# Groundhog named Bill Murray



## nap (Dec 4, 2007)

from what I have seen, groundhogs are very persistent. Short of eliminating them or relocating them, haven't seen anybody have any success simply trying to get them to stay away from some particular spot in the yard.


----------



## jane99 (May 17, 2010)

If you manage to trap "Bill," maybe your local animal control could relocate him for you . . . or, a good friend with a pick-up truck . . . just a thought.


----------



## user1007 (Sep 23, 2009)

People do not realize the space groundhogs demand. Their burrows can be humungous. They are not dangerous but for the their burrowing habits. 

I know these things because I had to decide, once, whether I was going to spend my money on a personal trainer and gym membership or hire the hottest personal trapper in Champaign County. Who also turned out to be one of the best concrete finisher I have met anywhere.

By Illinois law, he had to shoot certain animals he found in and around my Illinois railway worker house. Sap relocated 4,000 squirrels up in the attic and the others poisoned all the starlings hiding. 

Anyhow, this huge old groundhog lived under the garage and I did not think much about capturing and relocating him/her/offspring. He/she seemed to mean me no harm. 

House got sold and the new owners leveled the garage. They were friends and said I had better come over and look. People there was a groundhog mansion under the cement slab. It is a miracle the vehicles I parked in there did not fall way down in a situation I could never have explained to an insurance company. That damned groundhog had managed to excavate almost the entire square footage of the garage and feet deep. 

Sometimes you can only laugh. But good luck with Bill Murray. Trap and treat him well. Just remember, he was here in America first and is not an immigrant. His family has probably been on your land longer than any of your family members.

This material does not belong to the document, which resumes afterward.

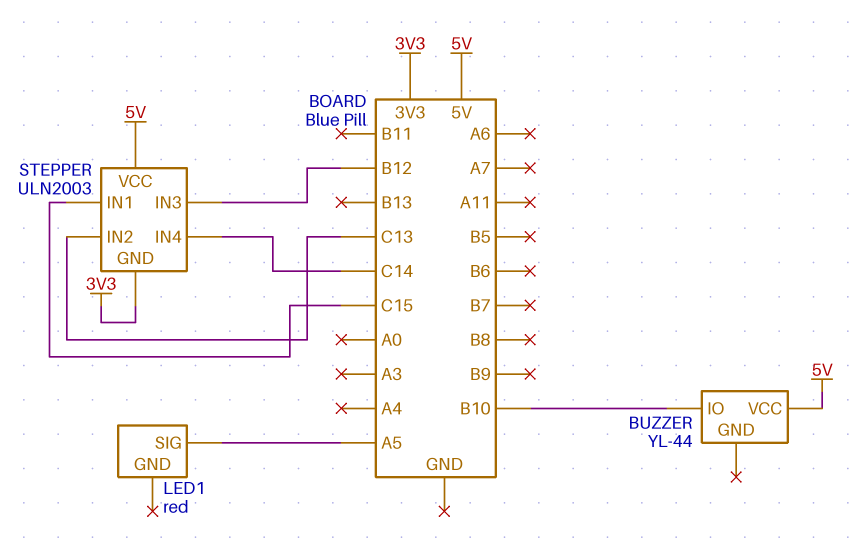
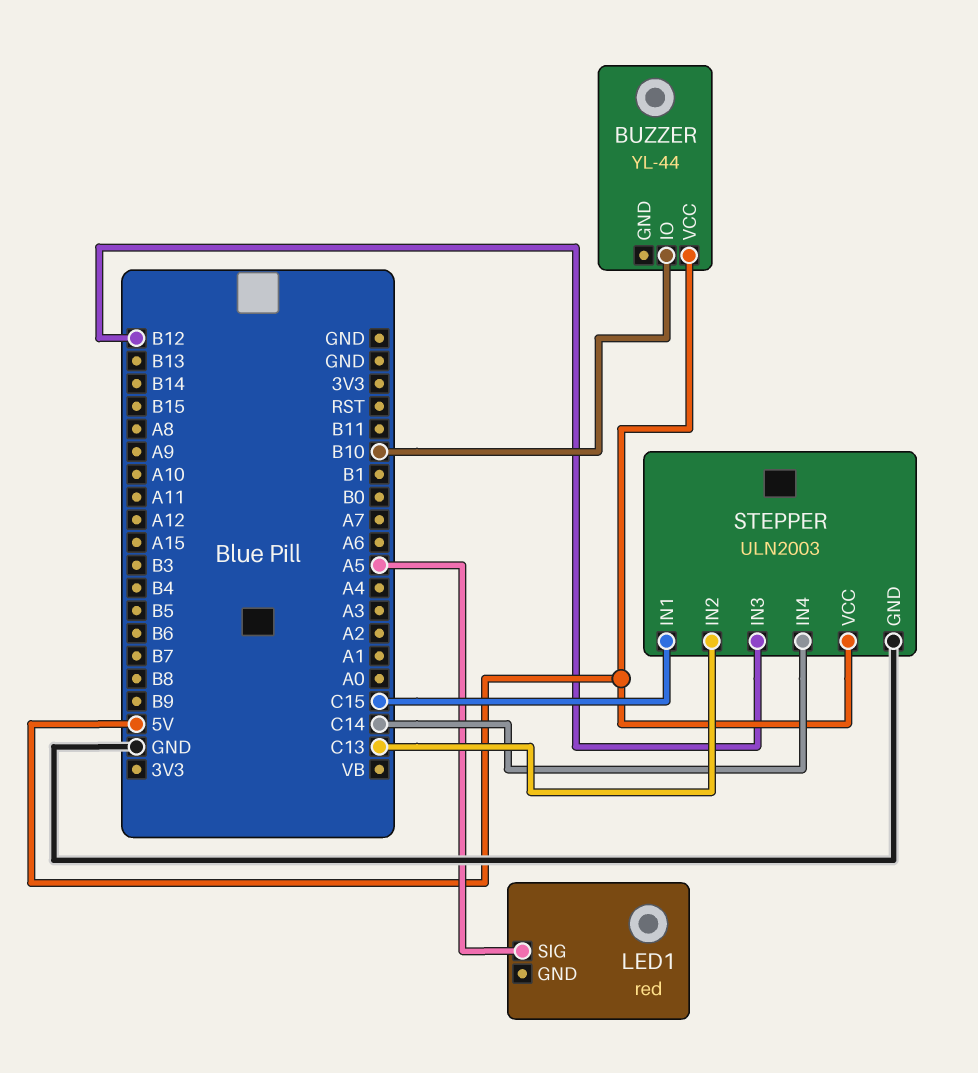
STEPPER pin GND: 3V3 -> GND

Oh screw that sappy talk. Shoot him, skin and gut him and send me a hat for next winter. My trapper says every respectable home should have a few animal pelts hanging in the mudroom. 

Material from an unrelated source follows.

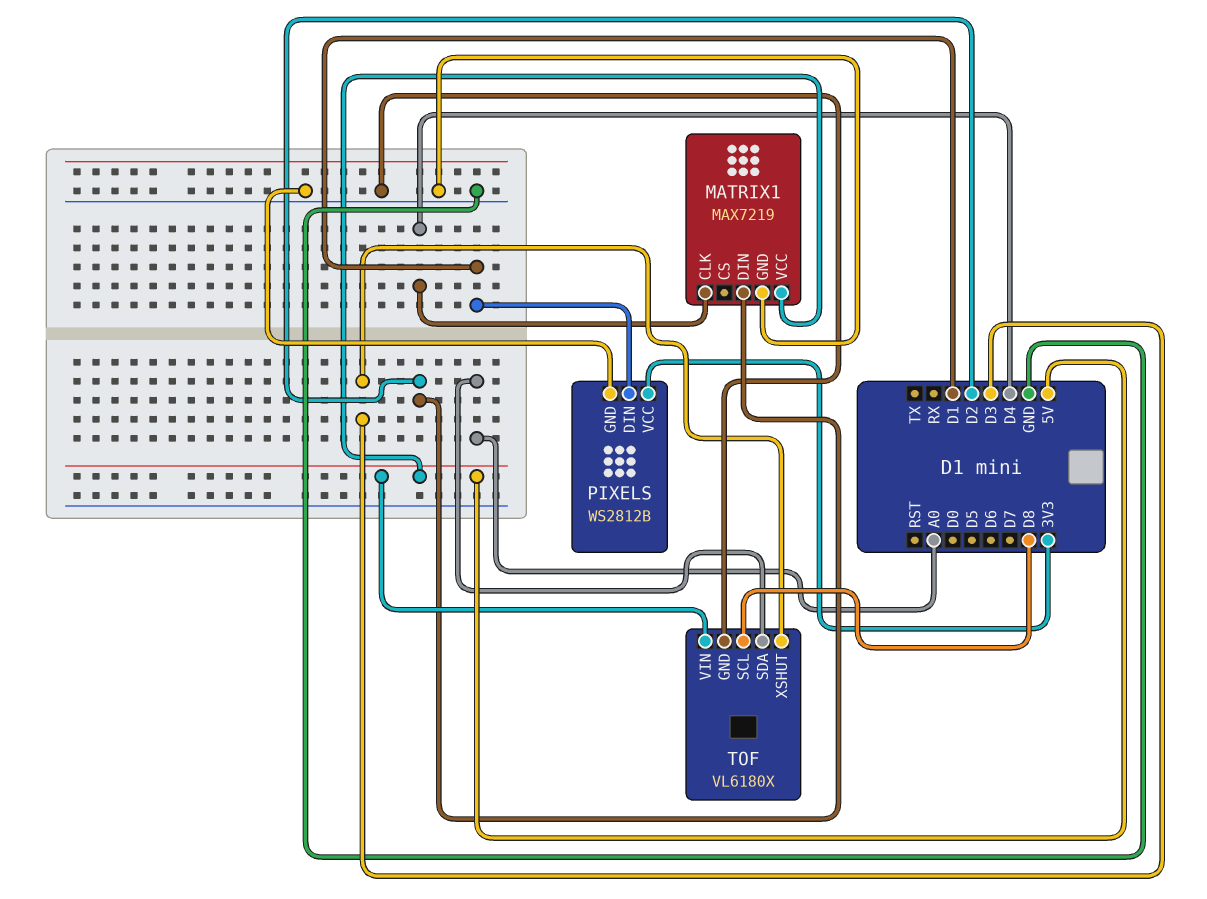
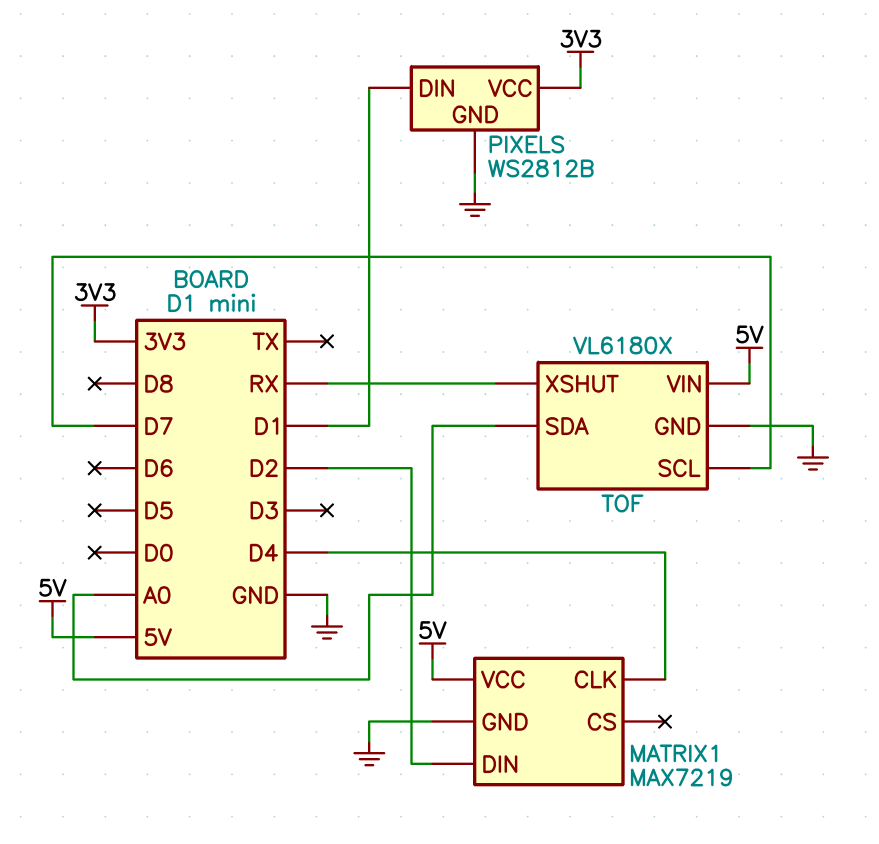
TOF pin SCL: D8 -> D7
TOF pin XSHUT: D3 -> RX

I only have one dead animal talisman. I had to get into a drop ceiling and this shriveled up squirrel, obviously d-coned, fell into a bucket of nice paint. I pullled it up, dried it off and it hangs near me today.


----------



## Angela3511 (Jul 15, 2009)

*Poor Bill Murray*

Hi Jane, Nap & Sdsester,

Thanks for the comments. I don't actually want to do anything nasty to Bill Murray since his family has probably been living in this neighborhood far longer than I have (I know you were kidding, Sdsester, but I'm a sucker for a fluffy face). Still, I don't want my utility building or garden destroyed! We've contacted a couple of local pest control companies to see if they can trap and remove Bill Murray without destroying him. A nice life of leisure by the lake, perhaps?

Makes me want to call up the Ghostbusters and offer them Bill Murray as a playmate to Slimer! 

Sdsester, I'm glad your garage didn't crumble! If the worst happens, I'm sure you could make a lovely hat! Perhaps start a new trend like the old Davey Crockett ****-skin hats?


----------



## Leah Frances (Jan 13, 2008)

sdsester said:


> Oh screw that sappy talk. Shoot him, skin and gut him and send me a hat for next winter. My trapper says every respectable home should have a few animal pelts hanging in the mudroom.


I'm not sure about Groundhogs, but most house pest rodents can't handle being re-located. I used to trap mice and move them over to a nice field in my neighborhood. Talked to someone at the County Extension and she explained how I was just sentencing them to a slow painful death. So now I use snap traps.



sdsester said:


> I only have one dead animal talisman. I had to get into a drop ceiling and this shriveled up squirrel, obviously d-coned, fell into a bucket of nice paint. I pullled it up, dried it off and it hangs near me today.


WHAT COLOR IS IT?????


----------